Thumps held the pack out at arm’s length. “You got gloves?”
Beth took a step back. “Little dog spit isn’t going to hurt you.”
“Gloves? Please?”
Gage stepped in with her flashlight. “You thinking this belongs to our Mr. Brown?”
Thumps worked the zipper. Inside was a wallet, two energy bars, a bottle of water, along with a monocular and a camera.
“Exactly what I’d pack for an evening’s stroll,” said Beth.
Inside the wallet was a driver’s licence for one Stan Greeley. The picture on the licence was of the injured man, Jim Brown.
Thumps handed the licence to Beth. “Appears our Mr. Brown has a hitch in his giddyap.”
Gage shook her head. “You people actually talk like that?”
“No,” said Beth, “we do not.”
“Monocular’s a Duovox,” said Gage. “Night-vision model. Camera’s a Sony. Super telephoto.”
Thumps and Beth looked at Gage.
“Mr. Brown–cum-Greeley’s clothes are low rent,” said Gage, “but the monocular and the camera are high-end goodies.”
Beth zipped her jacket, jammed her hands in her pockets. “And exactly what is it you do for a living, Nora Gage?”
“Isn’t the big guy supposed to ask me that?”
Thumps was beginning to feel like piggy in the middle. “The big guy is asking.”
“U.S. Customs,” said Gage. “Retired.”
“Fixed income?” asked Beth.
“‘Fixed’ makes it sound as though it was working at some point.”
Beth nodded. “For a retired federal employee on a fixed income, you seem to know a lot about high-end goodies.”
“Occupational hazard,” said Gage. “You’d be amazed what people try to smuggle into the country.”
“Nice house,” said Beth, “for a retired federal employee on a fixed income.”
“Renting,” said Gage. “Surprisingly cheap, but I should have specified no dead bodies in the agreement.”
“Injured,” said Beth. “Not dead.”
“Point taken.”
“Okay,” said Thumps. “We got a Mr. Brown who may in fact be a Mr. Greeley, who is found behind your place with a night-vision monocular and a camera.”
“Don’t forget the water and the energy bars,” said Beth.
“Before you ask, I never saw him before in my life.” Gage crossed her arms. “I’m thinking he’s a Republican, but I’ll leave the thinking to those who get paid for doing that sort of work.”
“Deputy Sheriff DreadfulWater is in charge of thinking,” said Beth. “I just do the how.”
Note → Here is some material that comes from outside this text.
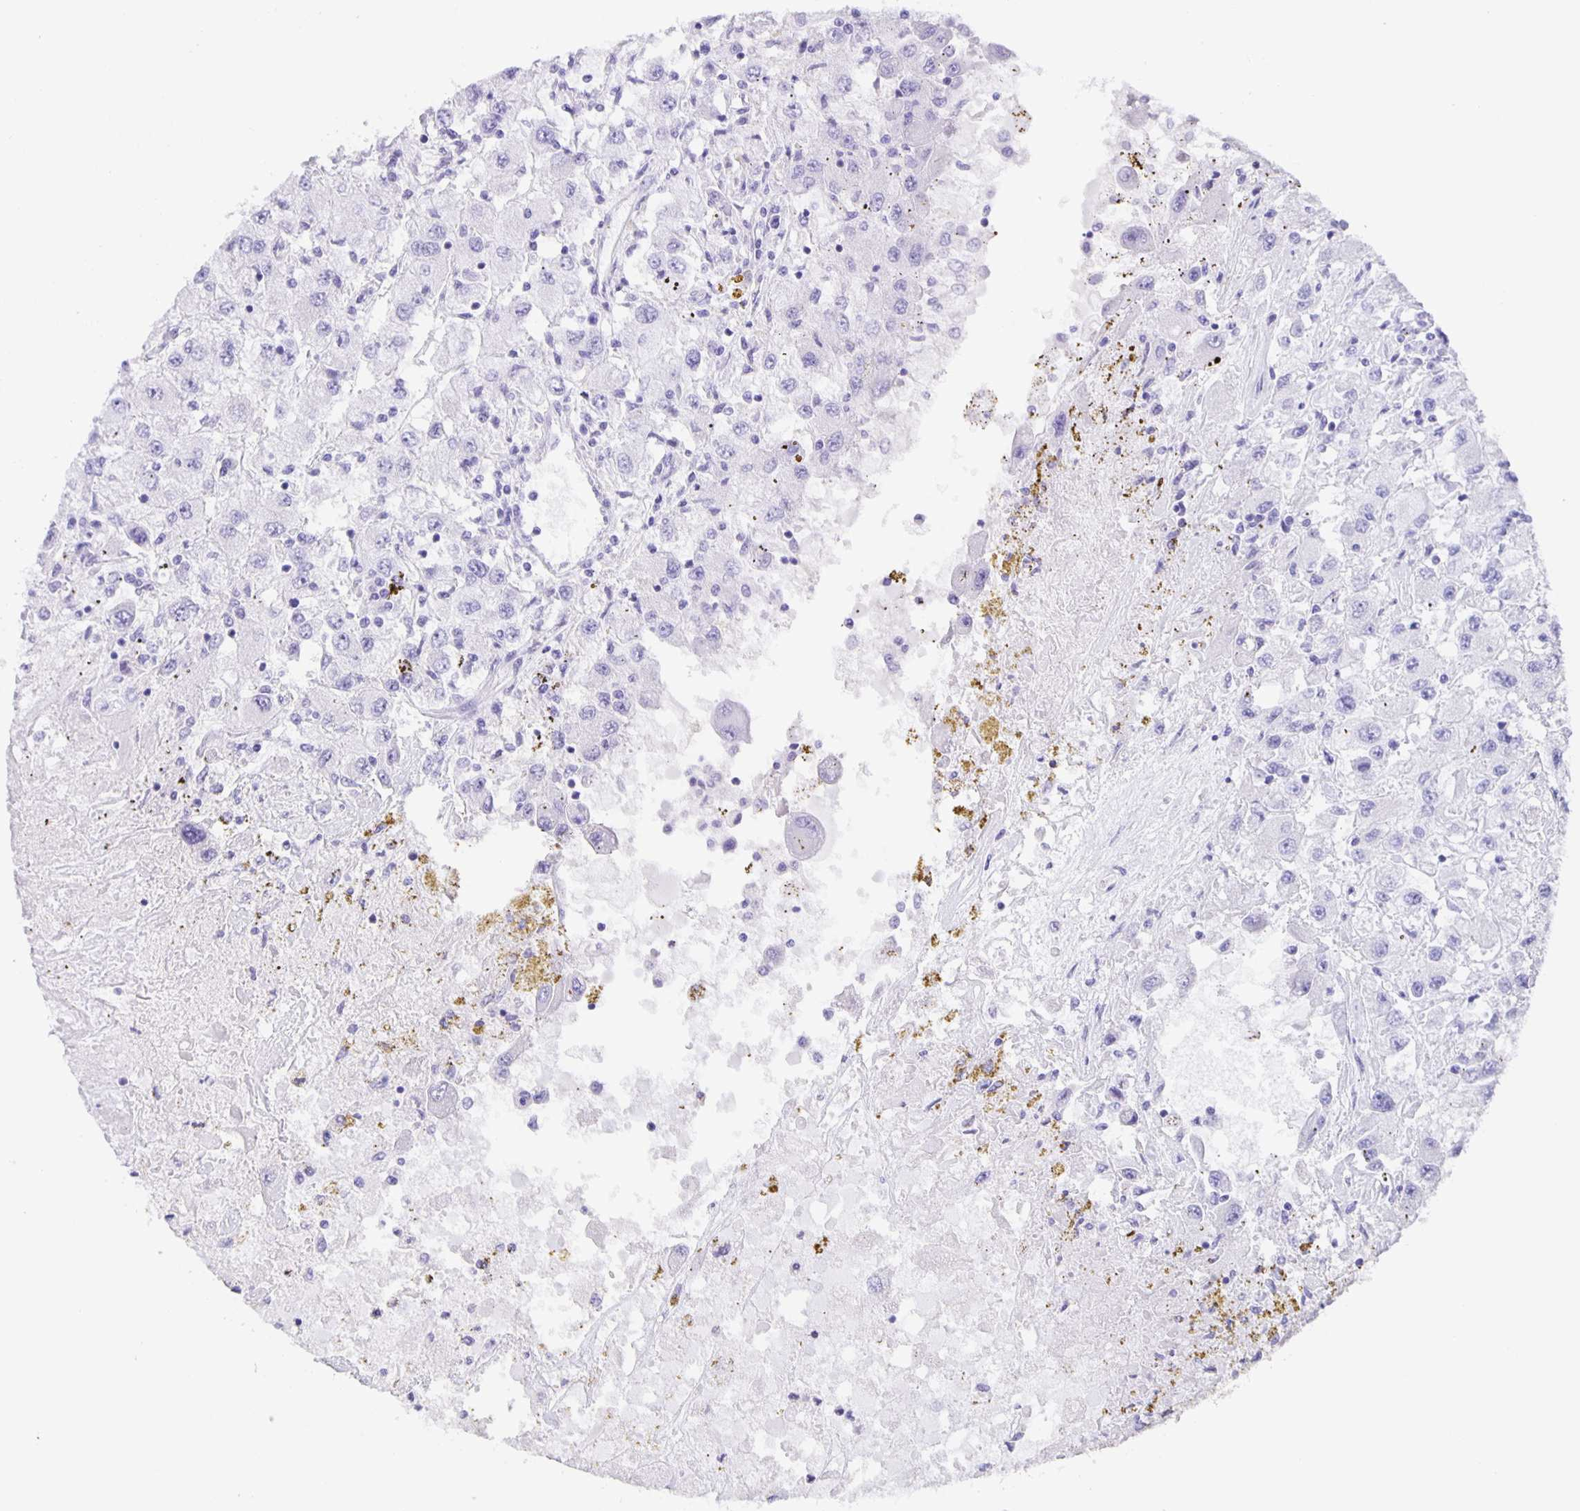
{"staining": {"intensity": "negative", "quantity": "none", "location": "none"}, "tissue": "renal cancer", "cell_type": "Tumor cells", "image_type": "cancer", "snomed": [{"axis": "morphology", "description": "Adenocarcinoma, NOS"}, {"axis": "topography", "description": "Kidney"}], "caption": "High magnification brightfield microscopy of renal cancer stained with DAB (3,3'-diaminobenzidine) (brown) and counterstained with hematoxylin (blue): tumor cells show no significant positivity. The staining was performed using DAB (3,3'-diaminobenzidine) to visualize the protein expression in brown, while the nuclei were stained in blue with hematoxylin (Magnification: 20x).", "gene": "GUCA2A", "patient": {"sex": "female", "age": 67}}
“Speaking of which,” said Gage, “I better go find Howdy. Before the big dummy gets lost and winds up in Idaho.”
“I’m going to have more questions,” said Thumps.
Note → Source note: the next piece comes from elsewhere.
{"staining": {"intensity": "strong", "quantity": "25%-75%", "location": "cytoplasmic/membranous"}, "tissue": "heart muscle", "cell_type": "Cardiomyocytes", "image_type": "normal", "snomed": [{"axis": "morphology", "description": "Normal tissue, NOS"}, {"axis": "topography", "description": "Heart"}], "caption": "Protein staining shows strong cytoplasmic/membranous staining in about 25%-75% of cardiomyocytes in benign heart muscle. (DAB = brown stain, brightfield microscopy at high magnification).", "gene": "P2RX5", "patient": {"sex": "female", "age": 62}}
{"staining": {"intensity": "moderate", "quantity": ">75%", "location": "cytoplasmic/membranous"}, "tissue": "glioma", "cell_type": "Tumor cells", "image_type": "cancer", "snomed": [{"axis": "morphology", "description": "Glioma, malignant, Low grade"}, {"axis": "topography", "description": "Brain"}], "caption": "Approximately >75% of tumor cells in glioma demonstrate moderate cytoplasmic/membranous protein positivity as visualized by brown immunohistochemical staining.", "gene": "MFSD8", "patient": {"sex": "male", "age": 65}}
“You know where to find me,” said Gage. “Kinda quiet out here, so I’d welcome the company.”
Cisco Cruz. That’s where Thumps had seen Gage. On the sidewalk outside the pizza place. With Cisco Cruz.
“I’m going home,” said Beth. “Try to salvage the night.”
Thumps watched Beth trudge back up to her station wagon. He waited until she was on her way to the main road. Then he turned to Gage.
“Cisco Cruz.”
Gage’s face stayed flat and quiet. “Who?”
“Give him a message,” said Thumps. “Tell him to be at the sheriff’s office first thing tomorrow or I’ll find him, tie him to my bumper, and drag him through a patch of prickly pear.”
“That some kind of cactus?”
“It is.”
“You know,” said Gage, “I think I’m going to like it here.”